A fifth of the detective work is locating missing people, often bosses and managers on the run from debt-ridden companies and loan sharks. Two million people are struggling with bad debts, and individual bankruptcies reached a record 214,600 in 2002. This has helped to spawn an underground world of loan sharks who advertise their wares, like many of the detective agencies, on utility poles. Mr Shimura said: "It's hard work finding people on the run from debt. I've found ex-bosses working as road labourers in Kyushu [in Japan's far south]."
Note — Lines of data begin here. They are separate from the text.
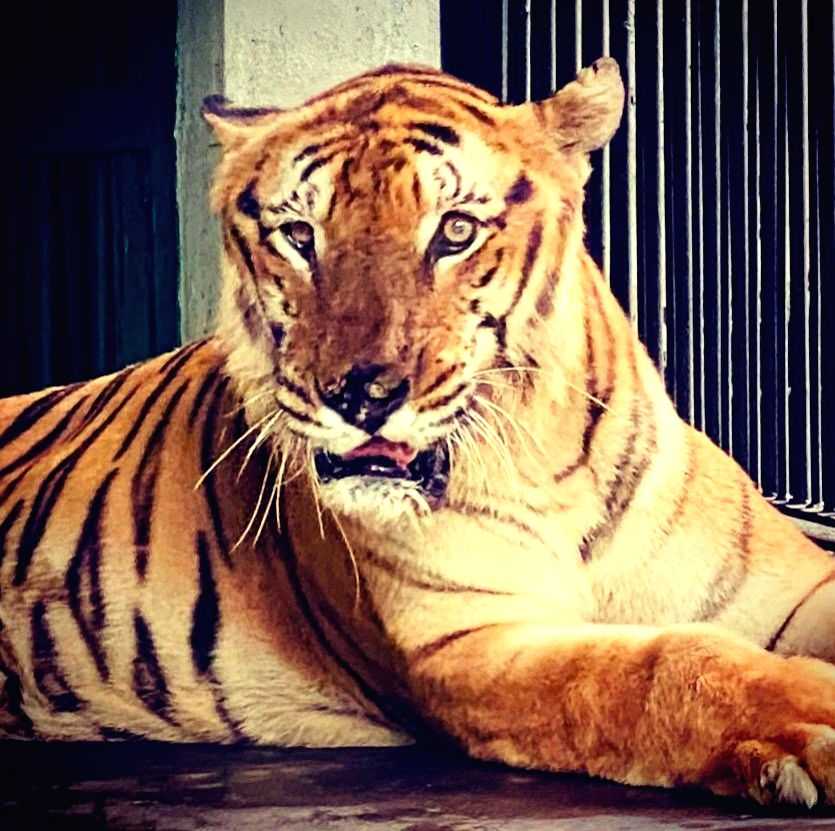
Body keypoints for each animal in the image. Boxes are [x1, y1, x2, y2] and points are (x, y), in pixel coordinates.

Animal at [0, 56, 834, 809]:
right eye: (298, 235)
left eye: (455, 230)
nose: (359, 394)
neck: (548, 461)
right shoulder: (466, 641)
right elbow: (655, 667)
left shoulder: (789, 590)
Hiroshi Tahara, president of the National Investigators Association, says: "Japan has no national licensing system for private investigators.Anybody can walk in off the street and become one.There is a lot of fear and mistrust in society right now that is helping the industry grow." He is unhappy at the antics of a growing number of wakare-saseya, or relationship break-up specialists, who set honey traps to lure straying husbands away from lovers. The break-up specialists have also mutated into something nastier, says Mr Tahara: revenge specialists. "The object here is to lure the man away from his lover and break his heart. To leave him ruined."

Next year, the authorities are to introduce new legislation to rein in such activities. Most expect the result to be a proper licensing system and a shake-out of the more unethical practices.

The staff at Galu believe their agency will thrive. "This is a growing market and it is about to mature," says Mr Suenaga. "There are so many people like me heading into their thirties and middle-age. This is the age group that most often requests investigations into extramarital affairs. The economy is getting worse so there are more cases of missing people. Stalking and domestic violence is on the rise and the police do not want to get involved. There is no end to people's misery."